# plecos and zucchini



## sonofbreeder (Jul 17, 2005)

ok i have 2 plecos about a good 6 inches long and i was wondering how much zucchini i should put in nd how long i should let it boil to sink to the bottom


----------



## Fishnut2 (Jan 18, 2005)

I use fresh zuchinni...weighed down with a spoon. There's nothing wrong with par-boiled though. Start small and add a bigger piece if they eat it overnight. Try about a 1/2" slice for starters. Don't leave it in more then 48 hours, as it will start falling apart, and foul your tank.


----------



## sonofbreeder (Jul 17, 2005)

ok thanks thats what my dad said to 1/2" peices but how long do you think i should boil it so it stays down?


----------



## Osiris (Jan 18, 2005)

The spoon holds it down just shove the spoon into it. Like fishnut said "you can" but you dont need to it'll be fine just putting in the tank after you skin it. Usually cooking them is for your baby plecos so they can eat it easier..


----------



## mr.dark-saint (Aug 16, 2005)

I always used a rock and a rubber band. If you want you can add a bit of fishing line that is long enough to reach bottom and out of the tank. That way you don't get your hand wet.

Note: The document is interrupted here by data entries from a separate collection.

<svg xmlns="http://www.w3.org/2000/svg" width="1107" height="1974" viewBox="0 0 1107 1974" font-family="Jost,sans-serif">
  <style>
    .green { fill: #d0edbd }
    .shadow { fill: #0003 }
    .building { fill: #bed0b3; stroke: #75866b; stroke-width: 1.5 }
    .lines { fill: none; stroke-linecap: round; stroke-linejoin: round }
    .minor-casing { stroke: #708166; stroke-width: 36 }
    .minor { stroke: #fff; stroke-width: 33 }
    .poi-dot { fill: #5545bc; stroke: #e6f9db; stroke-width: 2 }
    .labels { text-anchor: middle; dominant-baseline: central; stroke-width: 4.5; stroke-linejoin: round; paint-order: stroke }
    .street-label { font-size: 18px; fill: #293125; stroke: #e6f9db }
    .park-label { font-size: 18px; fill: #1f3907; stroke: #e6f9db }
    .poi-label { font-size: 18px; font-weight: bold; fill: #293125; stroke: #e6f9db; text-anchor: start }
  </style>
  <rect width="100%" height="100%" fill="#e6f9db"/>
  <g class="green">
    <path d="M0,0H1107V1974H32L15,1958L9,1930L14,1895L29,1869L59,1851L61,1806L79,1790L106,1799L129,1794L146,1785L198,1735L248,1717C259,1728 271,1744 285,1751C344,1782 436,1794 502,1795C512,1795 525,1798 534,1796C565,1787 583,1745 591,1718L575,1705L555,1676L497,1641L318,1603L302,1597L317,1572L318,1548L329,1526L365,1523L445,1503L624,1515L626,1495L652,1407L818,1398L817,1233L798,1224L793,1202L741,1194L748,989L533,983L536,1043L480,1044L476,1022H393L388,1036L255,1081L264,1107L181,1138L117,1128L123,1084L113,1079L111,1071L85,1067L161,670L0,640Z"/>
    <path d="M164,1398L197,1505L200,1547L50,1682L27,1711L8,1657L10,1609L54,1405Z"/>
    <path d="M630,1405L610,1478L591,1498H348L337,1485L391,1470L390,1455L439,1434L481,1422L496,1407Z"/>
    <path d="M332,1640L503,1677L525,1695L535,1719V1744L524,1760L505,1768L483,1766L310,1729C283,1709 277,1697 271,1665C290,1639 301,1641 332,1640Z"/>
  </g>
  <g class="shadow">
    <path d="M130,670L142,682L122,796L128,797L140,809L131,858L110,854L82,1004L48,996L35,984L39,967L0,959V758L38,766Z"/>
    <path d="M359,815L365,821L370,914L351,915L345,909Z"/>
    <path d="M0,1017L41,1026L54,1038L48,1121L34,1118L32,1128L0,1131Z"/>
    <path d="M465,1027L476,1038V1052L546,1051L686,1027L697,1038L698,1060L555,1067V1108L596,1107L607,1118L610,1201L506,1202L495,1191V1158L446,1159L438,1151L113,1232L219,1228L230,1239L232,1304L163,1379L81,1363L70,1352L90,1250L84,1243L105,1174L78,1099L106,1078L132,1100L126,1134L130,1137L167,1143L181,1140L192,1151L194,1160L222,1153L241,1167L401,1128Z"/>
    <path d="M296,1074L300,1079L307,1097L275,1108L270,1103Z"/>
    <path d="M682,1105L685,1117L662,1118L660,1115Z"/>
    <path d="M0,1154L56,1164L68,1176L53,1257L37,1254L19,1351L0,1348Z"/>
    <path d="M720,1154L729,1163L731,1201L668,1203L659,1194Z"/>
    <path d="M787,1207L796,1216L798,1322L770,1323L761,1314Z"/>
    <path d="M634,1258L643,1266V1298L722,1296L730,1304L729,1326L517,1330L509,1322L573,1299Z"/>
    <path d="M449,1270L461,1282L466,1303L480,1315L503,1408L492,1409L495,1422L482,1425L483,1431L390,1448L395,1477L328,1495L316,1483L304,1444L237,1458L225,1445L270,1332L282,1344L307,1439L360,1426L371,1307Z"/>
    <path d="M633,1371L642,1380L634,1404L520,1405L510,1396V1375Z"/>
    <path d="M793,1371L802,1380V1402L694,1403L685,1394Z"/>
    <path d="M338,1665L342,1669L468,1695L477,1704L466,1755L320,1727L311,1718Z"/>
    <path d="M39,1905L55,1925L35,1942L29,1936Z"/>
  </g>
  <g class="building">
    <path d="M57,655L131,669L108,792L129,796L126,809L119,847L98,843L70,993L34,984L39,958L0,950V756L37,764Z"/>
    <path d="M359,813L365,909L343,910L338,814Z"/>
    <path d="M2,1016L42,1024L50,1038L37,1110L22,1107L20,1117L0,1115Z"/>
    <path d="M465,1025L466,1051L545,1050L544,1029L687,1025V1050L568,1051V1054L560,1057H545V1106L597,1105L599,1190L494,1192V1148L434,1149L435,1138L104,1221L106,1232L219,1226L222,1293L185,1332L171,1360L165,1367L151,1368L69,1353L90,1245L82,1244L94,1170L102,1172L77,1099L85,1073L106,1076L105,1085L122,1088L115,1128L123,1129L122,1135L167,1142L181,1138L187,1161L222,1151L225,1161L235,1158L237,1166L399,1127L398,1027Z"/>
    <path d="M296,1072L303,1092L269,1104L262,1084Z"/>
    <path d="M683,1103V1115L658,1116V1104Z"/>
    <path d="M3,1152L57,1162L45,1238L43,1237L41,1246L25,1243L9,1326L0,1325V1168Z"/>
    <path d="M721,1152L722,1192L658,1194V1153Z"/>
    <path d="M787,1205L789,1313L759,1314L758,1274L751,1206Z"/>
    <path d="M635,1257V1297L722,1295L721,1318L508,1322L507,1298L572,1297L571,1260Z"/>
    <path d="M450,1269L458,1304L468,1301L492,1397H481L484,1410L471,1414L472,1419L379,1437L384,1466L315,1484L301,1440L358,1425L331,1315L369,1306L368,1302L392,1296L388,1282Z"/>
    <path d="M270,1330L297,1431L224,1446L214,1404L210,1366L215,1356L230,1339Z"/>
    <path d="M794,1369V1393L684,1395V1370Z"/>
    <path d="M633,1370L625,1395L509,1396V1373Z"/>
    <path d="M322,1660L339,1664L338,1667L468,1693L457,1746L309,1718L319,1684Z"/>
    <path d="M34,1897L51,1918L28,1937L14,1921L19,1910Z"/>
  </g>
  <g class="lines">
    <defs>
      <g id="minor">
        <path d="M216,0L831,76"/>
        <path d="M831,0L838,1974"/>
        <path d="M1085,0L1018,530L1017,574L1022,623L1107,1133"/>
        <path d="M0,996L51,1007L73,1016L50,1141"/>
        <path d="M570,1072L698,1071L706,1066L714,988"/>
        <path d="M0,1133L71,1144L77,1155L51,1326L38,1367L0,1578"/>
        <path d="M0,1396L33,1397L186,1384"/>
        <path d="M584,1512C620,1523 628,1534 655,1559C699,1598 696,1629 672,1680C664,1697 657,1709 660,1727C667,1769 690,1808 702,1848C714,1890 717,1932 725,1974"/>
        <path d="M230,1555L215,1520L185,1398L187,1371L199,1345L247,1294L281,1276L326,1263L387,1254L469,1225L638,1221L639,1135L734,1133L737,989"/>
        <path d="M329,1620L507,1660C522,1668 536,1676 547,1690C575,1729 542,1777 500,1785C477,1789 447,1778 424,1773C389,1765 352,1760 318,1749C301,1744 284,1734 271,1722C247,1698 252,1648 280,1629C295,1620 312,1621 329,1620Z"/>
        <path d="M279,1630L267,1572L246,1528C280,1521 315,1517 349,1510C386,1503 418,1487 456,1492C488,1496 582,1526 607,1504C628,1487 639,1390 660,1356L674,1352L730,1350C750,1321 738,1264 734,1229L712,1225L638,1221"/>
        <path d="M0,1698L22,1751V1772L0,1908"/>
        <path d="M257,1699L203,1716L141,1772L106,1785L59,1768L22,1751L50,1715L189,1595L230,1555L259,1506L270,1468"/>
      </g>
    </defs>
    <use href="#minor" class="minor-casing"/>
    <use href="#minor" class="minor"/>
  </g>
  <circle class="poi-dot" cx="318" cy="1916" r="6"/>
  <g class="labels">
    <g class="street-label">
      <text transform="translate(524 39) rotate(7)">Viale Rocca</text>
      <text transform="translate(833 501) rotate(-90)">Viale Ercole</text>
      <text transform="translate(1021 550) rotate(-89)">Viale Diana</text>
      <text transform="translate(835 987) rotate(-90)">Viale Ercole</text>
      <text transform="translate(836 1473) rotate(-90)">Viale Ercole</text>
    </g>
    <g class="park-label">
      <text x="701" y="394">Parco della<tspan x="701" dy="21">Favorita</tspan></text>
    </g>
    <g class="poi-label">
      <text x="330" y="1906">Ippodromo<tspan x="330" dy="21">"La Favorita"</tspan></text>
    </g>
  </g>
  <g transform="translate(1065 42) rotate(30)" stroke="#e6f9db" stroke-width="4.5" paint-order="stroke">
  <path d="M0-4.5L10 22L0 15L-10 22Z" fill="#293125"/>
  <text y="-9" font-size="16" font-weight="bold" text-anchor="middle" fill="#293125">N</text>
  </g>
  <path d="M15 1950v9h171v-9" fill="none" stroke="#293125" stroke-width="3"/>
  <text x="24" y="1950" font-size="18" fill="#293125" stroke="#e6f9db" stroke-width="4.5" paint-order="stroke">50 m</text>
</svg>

As for the Zuc's I'll get a whole one and cut it to size and freeze them in a bag. By freezing it it kind a makes the fibers softer like par boiling.


----------



## carnivores (Oct 16, 2005)

I went to the fish store got a plastic clip on a suctioncup stuck to the glass (used for feeding seaweed). ;-) 
I try to use a raw thick slice (about 1/4" thick) with skin on it, put skin to the glass.
I don't seem to get the falling apart and floating pieces.


----------



## Fishnut2 (Jan 18, 2005)

Any method of weighing it down is fine. Just stay away from things that are sharp (fork) or any metal that might rust or release something into the water. Also; I suggest you experiment with fresh/par-boiled/and frozen. It really comes down to what you prefer. The fish seem to like it any way it's served!


----------



## Gunnie (Jan 20, 2005)

And I don't skin my zucchini. My pleco likes that part the best!


----------



## Mr Fish (Sep 9, 2005)

I put in 1/4 of a zuchini. I have 3 plecos (two under 2", one a 3" bristlenose). The next morning it was in tatters. When I got home from work I was going to take it out, but nothing was left. They love it. (I also have loaches and ottos which like it, too)


----------